Under Part 1 of the Commons Act 2006, applications can be made to deregister common land throughout England, save in seven local-authority pioneer areas where the deadline for applications has already closed.
However, the provision is a transitional window, which opened in 2014, and closes on 15 March 2027.
The charity said: “After that date, it generally will be impossible to deregister common land without providing an equivalent area of replacement land in exchange.”
The pioneer areas were Cornwall, Devon, Blackburn with Darwen, Hertfordshire, Herefordshire, Kent, and Lancashire. The deadline in the pioneer areas was 31 December 2020.
The charity noted it has called on the environment minister, Baroness Hayman, to extend the opportunity to re-register lost commons to the whole of England on a rolling programme.
Meanwhile, it called on local authorities to use the remaining time to write to those who own or occupy land in the most “egregious cases of wrongful registration”, and alert them to the “fast-approaching” deadline for action.
Open Spaces Society case officer Hugh Craddock said: “When commons and town or village greens first were registered under the Commons Registration Act 1965, many errors were made - both of omission and of wrongful registration. Land, including people’s homes and gardens, and farmer’s fields, sometimes were incorrectly included within the extent of a common or green, and the mistake went unnoticed at the time. And the registration of some commons was wrongly rejected, without any opportunity for public engagement.

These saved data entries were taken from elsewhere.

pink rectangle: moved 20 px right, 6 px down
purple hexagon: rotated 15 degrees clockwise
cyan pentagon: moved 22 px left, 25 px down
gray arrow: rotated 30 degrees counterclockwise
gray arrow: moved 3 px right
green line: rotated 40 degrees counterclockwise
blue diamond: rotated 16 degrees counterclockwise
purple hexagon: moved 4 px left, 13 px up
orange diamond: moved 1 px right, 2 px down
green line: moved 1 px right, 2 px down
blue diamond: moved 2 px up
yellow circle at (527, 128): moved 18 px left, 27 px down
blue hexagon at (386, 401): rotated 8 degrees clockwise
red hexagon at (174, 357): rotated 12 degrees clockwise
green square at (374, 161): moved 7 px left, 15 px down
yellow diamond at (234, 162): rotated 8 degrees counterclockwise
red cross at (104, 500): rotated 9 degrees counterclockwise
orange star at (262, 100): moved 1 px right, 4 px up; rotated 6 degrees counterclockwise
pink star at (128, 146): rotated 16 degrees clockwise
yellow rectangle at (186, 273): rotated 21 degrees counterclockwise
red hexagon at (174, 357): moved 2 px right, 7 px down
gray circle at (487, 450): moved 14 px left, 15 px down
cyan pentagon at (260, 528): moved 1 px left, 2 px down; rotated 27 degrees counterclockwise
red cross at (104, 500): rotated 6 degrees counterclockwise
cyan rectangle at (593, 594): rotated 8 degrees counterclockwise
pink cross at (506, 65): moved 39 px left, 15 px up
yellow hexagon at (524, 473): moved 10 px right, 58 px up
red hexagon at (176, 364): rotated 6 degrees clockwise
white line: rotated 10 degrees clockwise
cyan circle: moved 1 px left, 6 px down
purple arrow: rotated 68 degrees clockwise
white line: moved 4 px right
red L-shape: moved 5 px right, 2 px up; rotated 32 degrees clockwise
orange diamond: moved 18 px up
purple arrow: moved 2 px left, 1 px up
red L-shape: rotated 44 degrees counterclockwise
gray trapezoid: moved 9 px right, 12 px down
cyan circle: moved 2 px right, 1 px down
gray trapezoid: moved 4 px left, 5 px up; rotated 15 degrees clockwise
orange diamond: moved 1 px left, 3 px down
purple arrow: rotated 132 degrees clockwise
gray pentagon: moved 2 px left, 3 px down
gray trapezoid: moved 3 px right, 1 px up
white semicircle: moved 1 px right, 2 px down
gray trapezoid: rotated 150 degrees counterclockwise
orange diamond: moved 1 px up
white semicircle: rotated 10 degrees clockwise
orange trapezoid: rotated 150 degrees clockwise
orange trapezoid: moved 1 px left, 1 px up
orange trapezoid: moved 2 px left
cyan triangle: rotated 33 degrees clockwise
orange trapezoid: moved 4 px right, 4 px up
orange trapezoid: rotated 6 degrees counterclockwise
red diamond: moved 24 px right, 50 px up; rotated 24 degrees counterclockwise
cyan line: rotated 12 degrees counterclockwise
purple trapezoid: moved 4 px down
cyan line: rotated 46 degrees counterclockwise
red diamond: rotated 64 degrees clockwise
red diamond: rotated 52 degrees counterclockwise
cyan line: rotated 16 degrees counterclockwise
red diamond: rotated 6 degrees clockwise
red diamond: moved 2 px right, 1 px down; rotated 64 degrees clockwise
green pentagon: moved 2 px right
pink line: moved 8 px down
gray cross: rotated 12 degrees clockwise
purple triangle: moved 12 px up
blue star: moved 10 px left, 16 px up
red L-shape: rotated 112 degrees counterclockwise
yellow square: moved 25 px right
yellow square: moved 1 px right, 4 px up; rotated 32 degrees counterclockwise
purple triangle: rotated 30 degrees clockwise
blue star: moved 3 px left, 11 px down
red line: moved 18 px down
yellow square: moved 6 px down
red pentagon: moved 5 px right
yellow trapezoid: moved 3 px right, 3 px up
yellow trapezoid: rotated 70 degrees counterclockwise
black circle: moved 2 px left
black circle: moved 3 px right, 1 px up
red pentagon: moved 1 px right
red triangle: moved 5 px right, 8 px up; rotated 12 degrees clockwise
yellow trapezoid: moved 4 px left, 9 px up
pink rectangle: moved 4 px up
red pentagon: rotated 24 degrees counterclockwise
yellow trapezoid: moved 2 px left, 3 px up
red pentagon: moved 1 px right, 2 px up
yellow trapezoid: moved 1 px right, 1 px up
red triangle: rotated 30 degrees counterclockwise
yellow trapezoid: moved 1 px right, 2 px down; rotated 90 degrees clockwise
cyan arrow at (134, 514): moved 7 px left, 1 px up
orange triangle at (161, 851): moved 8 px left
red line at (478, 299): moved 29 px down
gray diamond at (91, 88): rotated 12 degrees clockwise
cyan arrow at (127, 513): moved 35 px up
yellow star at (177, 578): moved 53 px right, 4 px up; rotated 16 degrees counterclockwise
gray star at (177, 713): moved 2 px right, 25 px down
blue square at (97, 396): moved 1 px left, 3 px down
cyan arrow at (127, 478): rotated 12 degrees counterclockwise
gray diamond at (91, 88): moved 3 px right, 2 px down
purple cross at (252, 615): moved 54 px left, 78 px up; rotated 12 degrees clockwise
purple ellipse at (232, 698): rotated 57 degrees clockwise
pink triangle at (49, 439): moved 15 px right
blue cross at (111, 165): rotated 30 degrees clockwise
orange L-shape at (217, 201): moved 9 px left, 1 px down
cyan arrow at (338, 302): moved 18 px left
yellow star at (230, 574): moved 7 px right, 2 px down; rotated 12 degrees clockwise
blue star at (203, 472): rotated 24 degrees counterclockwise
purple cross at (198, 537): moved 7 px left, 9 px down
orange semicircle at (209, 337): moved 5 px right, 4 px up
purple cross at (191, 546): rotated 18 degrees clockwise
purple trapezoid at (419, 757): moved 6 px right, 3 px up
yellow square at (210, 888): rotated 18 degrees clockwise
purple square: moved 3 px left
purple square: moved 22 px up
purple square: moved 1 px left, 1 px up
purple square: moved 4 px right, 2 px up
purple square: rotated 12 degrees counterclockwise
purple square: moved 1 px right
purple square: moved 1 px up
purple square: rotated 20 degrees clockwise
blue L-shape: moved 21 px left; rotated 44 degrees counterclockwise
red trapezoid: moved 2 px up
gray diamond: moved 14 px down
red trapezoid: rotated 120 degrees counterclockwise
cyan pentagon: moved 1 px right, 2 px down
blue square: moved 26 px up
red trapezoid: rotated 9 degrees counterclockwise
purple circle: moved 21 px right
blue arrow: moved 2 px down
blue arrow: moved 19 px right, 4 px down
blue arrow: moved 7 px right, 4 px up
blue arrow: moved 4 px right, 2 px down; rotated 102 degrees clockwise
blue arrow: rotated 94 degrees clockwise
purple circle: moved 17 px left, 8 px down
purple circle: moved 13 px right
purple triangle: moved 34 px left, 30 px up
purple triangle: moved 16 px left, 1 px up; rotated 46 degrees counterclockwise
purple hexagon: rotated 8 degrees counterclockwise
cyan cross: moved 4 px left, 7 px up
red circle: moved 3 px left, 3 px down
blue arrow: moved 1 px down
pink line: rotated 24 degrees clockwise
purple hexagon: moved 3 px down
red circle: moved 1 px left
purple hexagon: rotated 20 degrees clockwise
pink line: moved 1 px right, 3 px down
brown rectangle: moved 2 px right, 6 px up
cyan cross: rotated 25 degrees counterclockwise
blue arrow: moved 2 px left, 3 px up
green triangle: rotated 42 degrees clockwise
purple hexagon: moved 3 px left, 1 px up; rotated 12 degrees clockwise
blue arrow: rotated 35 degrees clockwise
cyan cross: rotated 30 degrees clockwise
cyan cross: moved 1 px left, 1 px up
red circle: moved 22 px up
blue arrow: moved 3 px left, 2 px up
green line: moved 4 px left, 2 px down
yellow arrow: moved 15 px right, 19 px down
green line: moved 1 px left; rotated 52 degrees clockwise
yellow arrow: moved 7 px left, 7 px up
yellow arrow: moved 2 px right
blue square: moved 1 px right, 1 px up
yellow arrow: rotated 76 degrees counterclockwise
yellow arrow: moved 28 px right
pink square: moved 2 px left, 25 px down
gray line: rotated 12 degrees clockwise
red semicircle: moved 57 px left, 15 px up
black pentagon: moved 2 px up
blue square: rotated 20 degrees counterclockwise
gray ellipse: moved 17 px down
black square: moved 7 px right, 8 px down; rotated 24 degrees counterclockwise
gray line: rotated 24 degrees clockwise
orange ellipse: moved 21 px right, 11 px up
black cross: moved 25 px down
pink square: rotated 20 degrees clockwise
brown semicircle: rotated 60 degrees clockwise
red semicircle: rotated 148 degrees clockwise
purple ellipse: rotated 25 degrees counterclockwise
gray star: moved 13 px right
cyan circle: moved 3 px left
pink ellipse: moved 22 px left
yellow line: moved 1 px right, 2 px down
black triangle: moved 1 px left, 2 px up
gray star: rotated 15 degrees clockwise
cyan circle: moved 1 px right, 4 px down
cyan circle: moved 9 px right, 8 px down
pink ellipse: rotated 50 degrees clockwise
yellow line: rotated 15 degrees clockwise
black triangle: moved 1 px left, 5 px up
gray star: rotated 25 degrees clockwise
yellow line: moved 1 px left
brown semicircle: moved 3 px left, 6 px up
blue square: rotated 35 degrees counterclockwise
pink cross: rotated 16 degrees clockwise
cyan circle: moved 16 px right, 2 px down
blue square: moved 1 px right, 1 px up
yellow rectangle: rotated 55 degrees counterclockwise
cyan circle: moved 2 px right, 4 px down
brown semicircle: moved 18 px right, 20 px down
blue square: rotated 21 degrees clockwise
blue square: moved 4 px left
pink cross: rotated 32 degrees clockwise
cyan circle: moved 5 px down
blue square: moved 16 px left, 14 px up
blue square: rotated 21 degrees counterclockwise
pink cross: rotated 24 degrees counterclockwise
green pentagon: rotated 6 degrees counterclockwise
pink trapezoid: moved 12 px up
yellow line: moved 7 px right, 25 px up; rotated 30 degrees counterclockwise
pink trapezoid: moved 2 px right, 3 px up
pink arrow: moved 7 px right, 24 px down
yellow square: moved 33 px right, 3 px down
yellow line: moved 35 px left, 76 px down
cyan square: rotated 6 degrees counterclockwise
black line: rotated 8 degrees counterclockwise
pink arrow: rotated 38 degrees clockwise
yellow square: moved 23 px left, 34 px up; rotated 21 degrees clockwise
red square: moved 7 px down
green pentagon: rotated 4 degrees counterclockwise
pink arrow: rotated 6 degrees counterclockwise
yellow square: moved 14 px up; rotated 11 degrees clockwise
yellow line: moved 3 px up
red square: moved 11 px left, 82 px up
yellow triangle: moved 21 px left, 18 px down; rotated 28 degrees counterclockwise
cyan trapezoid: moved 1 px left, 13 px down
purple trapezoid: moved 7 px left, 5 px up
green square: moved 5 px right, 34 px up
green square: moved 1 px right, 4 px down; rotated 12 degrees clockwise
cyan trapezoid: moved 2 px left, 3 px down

“Under the 2006 Act, some of these mistakes can be revisited. It is, for example, possible to deregister houses and their curtilage where the wrongful registration can be traced back to the 1965 Act. But it always was intended that there the opportunity to correct the registers would be time limited, after which the registers would be considered final. In most of England, the deadline for applications is now just one year away. Yet the society continues to encounter many cases where wrongly-registered land remains on the register, and the owners of that land have an ever-diminishing opportunity to do something about it.”
He continued: “Had the government implemented the 2006 Act in the way that was intended, local authorities would have been under a duty to publicise opportunities to amend the register during a transitional period. But the government chose to deliver the opportunity to deregister land in isolation, and local authorities need have done nothing to alert local communities to the limited opportunity for deregistration. The public also has so far been deprived - save in the pioneer areas - of the opportunity to re-register commons which were wrongly thrown off the registers under the 1965 Act.”
Applications to deregister certain types of wrongly-registered common land can be made under paragraphs 6 to 9 of Schedule 2 to the Commons Act 2006.